A dying Crystal Mall is destined for a non-mall remake
Imagine my surprise recently when I visited the Crystal Mall, long the retail behemoth of the region, and discovered that there are so many empty storefronts it looks almost as abandoned by merchants as downtown New London.
COVID-19 was not kind to malls, which were already devastated by online shopping when the pandemic hit.
The good news for Waterford, given the prospects of the mall's shrinking tax liability, is that a new chapter is already being written, with talk of new mixed-use development at the site, including things like housing, entertainment or hotels.
The other existing nearby retail centers, Home Depot and Target, could become anchors for what is developed anew at Crystal Mall, says one concept being considered.
Some Tennessee investors recently plopped down $4 million to buy the shuttered Macy's store in Waterford, one of the bigger components of the mall property, which is owned in several separate pieces, like condos, by different players, such as the owners of the Macy's building, the closed Sears store and the main mall management company, which owns the largest piece.
The Macy's building was purchased in early October by a prominent Tennessee investor, Charles Jones, whose daughter, Lynn Golden, is listed as the agent for CRJ Waterford LLC, the Tennessee entity that closed on the property.
Waterford First Selectman Rob Brule said a representative of the new owners told him the appeal of the property was its size, close to 8 acres with the included parking areas, in a strategic location near Interstate 95.
The job growth in the region driven by Electric Boat appears to be helping to draw outside investment to the prospects of a new development at the Crystal Mall property, Brule said.
The town has applied for a federal grant to study the idea of redeveloping the site, a process that likely would include rezoning it.
I wasn't able to reach Jones or his daughter, but their consultant for the Waterford property, Dean O'Neill of National Development Advisors, which specializes in the redevelopment of underperforming real estate, like malls, told me it is unlikely the Macy's store will ever be a department store again.
He said the owners will work with the town in trying to rezone the Crystal Mall property and repurpose it.
"No one wants to go to a dead mall," O'Neill said.
He said no specific new use for the property has been identified yet. He said his clients are encouraged by the development possibilities in the region created by the jobs growth.
I learned from Tennessee news stories that the Waterford Macy's is actually Jones' second purchase of a closed Macy's store.
He paid $1.6 million for a Tennessee Macy's in 2013 and leased parts of it to a church and hotel development group. He sold it three years later for $5.3 million.
He used the proceeds of that sale to purchase a shuttered hospital, which he proceeded to redevelop into office towers and a day care/preschool facility.
One of his most prominent properties is the Milky Way Farm, the former estate of Franklin C. Mars, founder of Mars candies. The historic farm is now used as an events venue.

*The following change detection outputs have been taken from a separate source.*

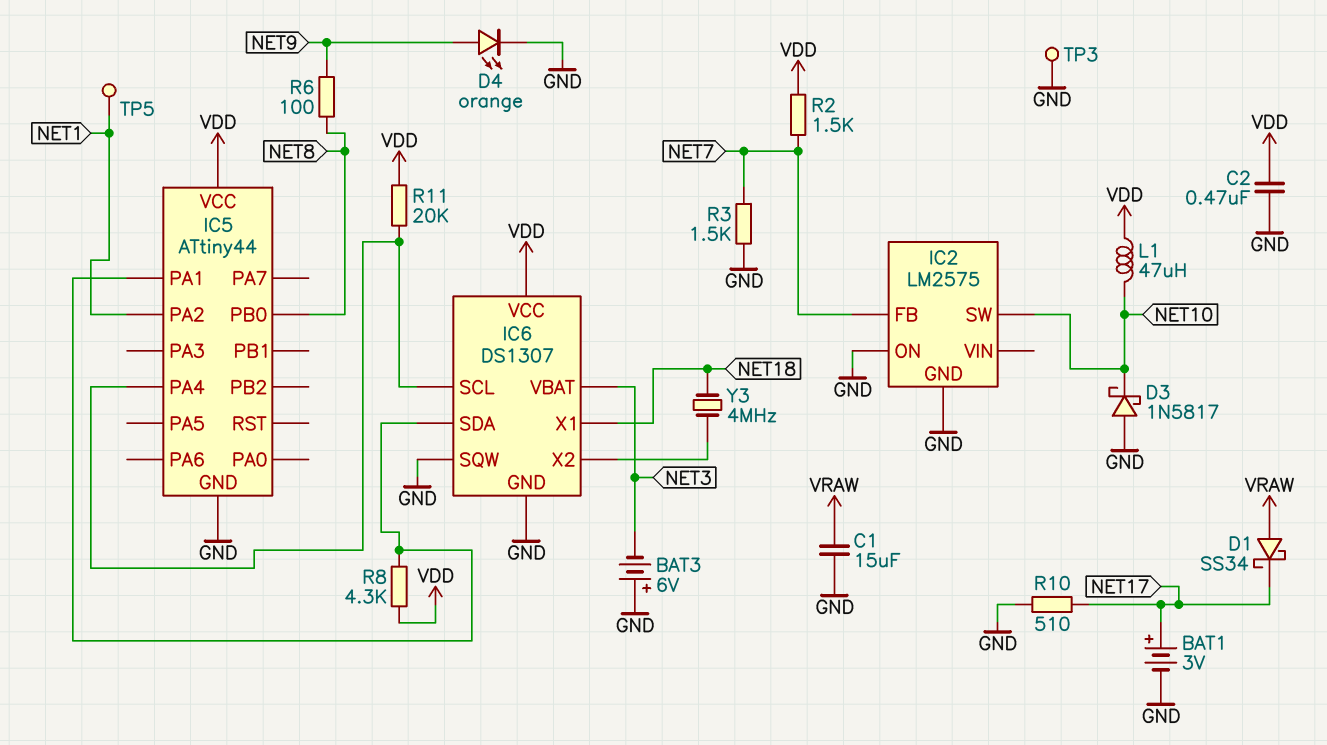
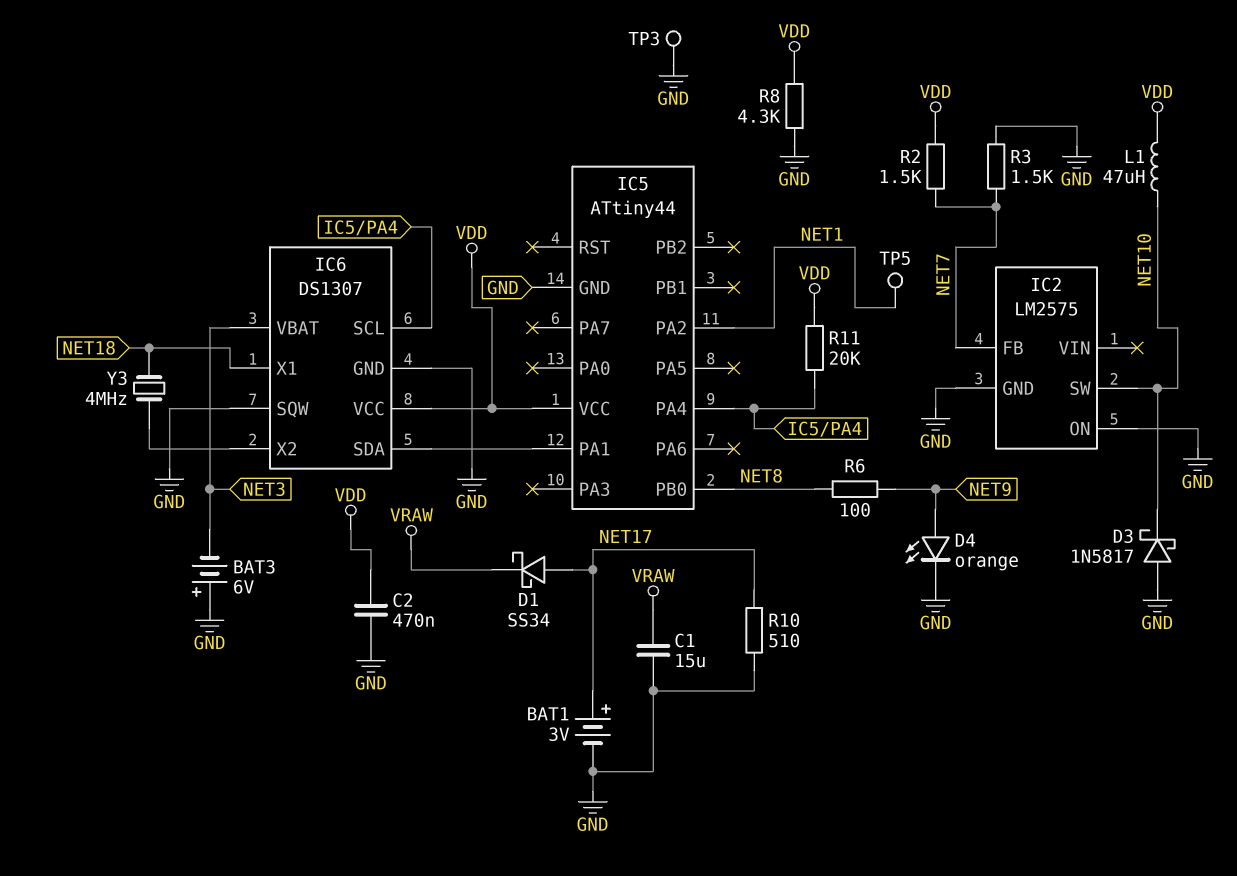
D1: schottky SS34 (A VRAW, K NET17) -> schottky SS34 (A NET17, K VRAW)
R8: 4.3k (IC5/PA1, VDD) -> 4.3k (GND, VDD)

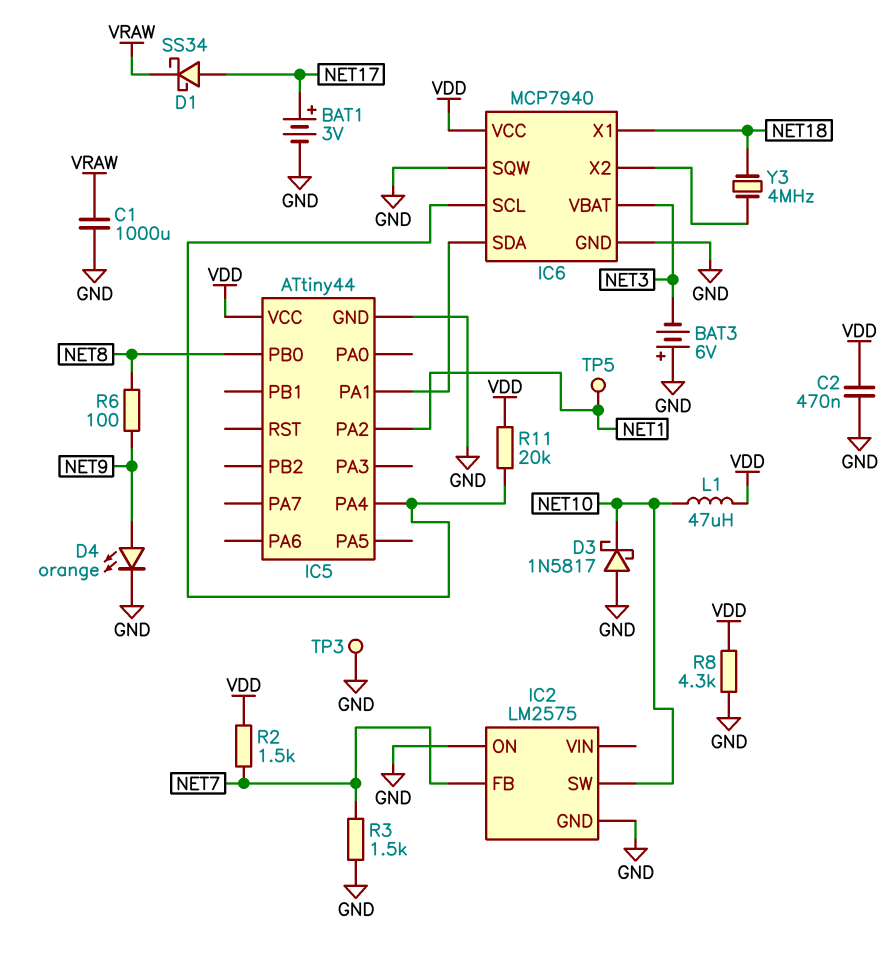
C1: 15uF (GND, VRAW) -> 1000uF (GND, VRAW)
IC6: DS1307 -> MCP7940
R10: 510 (GND, NET17) -> none

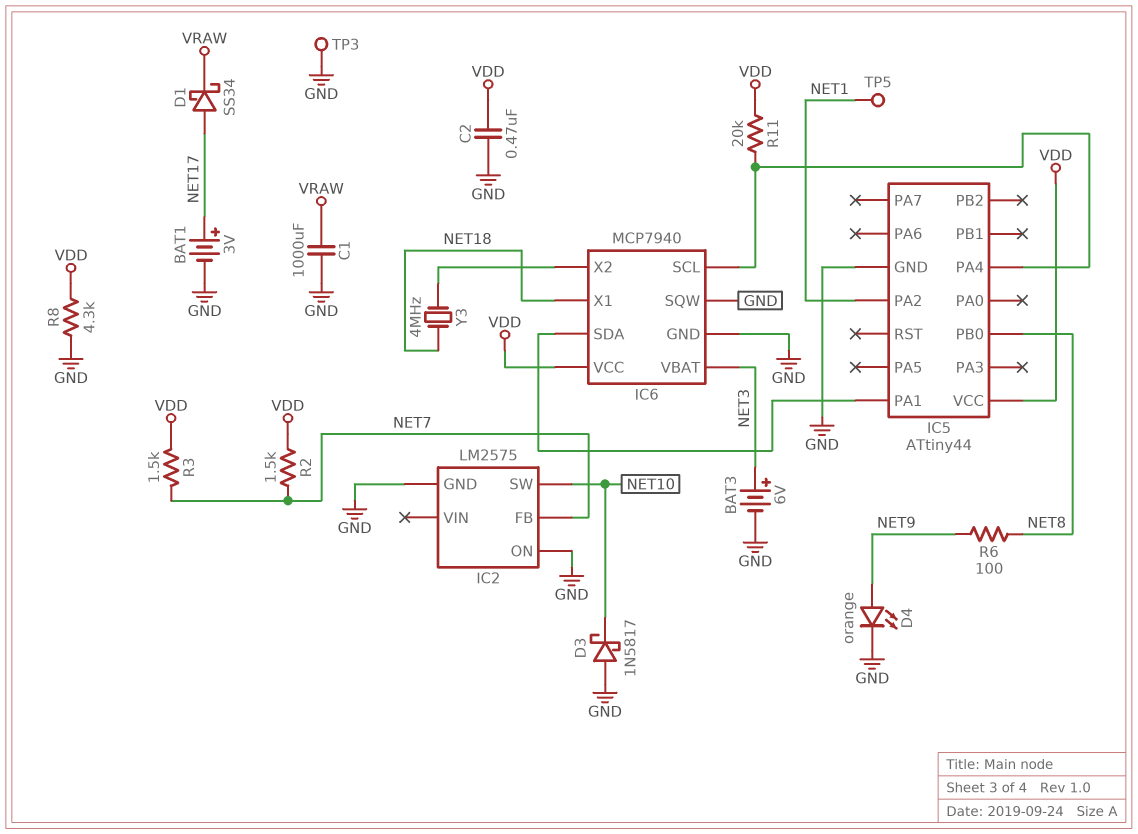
BAT3: 6V (plus GND, minus NET3) -> 6V (plus NET3, minus GND)
L1: 47uH (NET10, VDD) -> none
R3: 1.5k (GND, NET7) -> 1.5k (NET7, VDD)

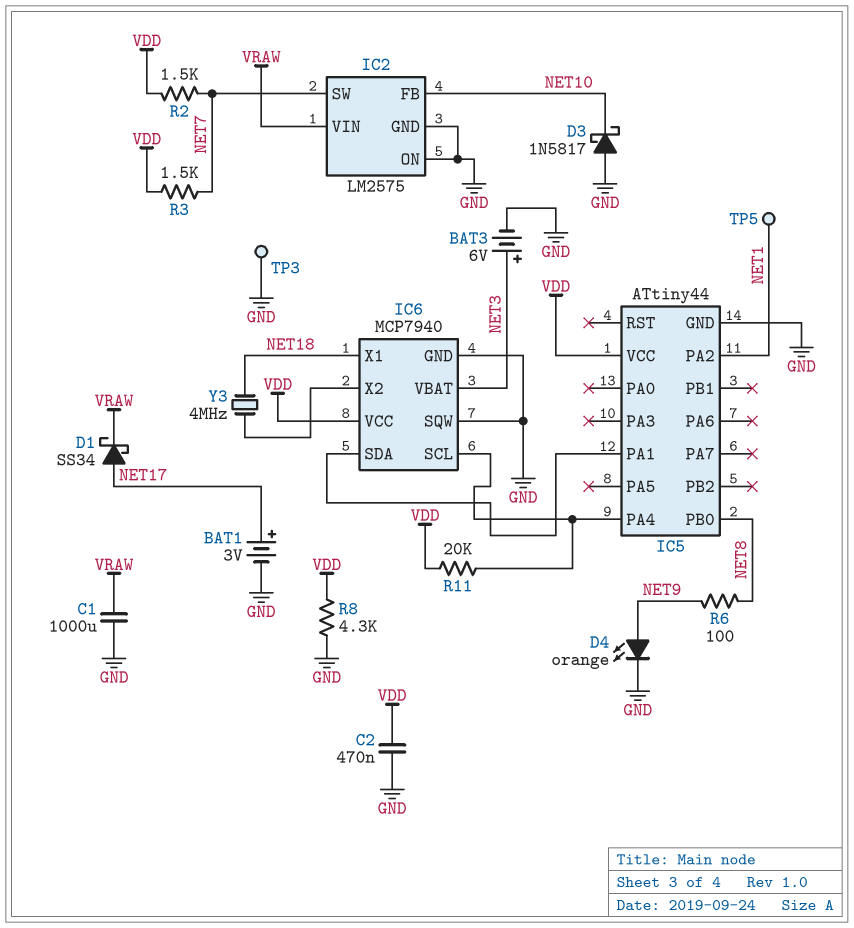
IC2 pin FB: NET7 -> NET10
IC2 pin SW: NET10 -> NET7
IC2 pin VIN: none -> VRAW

I am old enough to remember when the Crystal Mall opened in the early 1980s and was embraced by consumers as a glamorous new retail opportunity, providing the region's first modern department stores, with things like cosmetics counters.
A centerpiece of the new mall was an elaborate crystal chandelier made by the famed Waterford Crystal company in Ireland.
The chandelier survived an interior renovation in 1997, when the owners had to bow to public pressure and scrap plans to eliminate it from the new design. It looks like the chandelier's days as a mall centerpiece may be numbered again.
When it opened, the mall was a final nail in New London's retailing coffin, and the city even won a settlement to compensate for the business it lost to the latest development in the suburbs.
And now, too, the mall is a victim of changing retail trends.
I hope Waterford has more luck than New London did in coping with its empty storefronts.
This is the opinion of David Collins.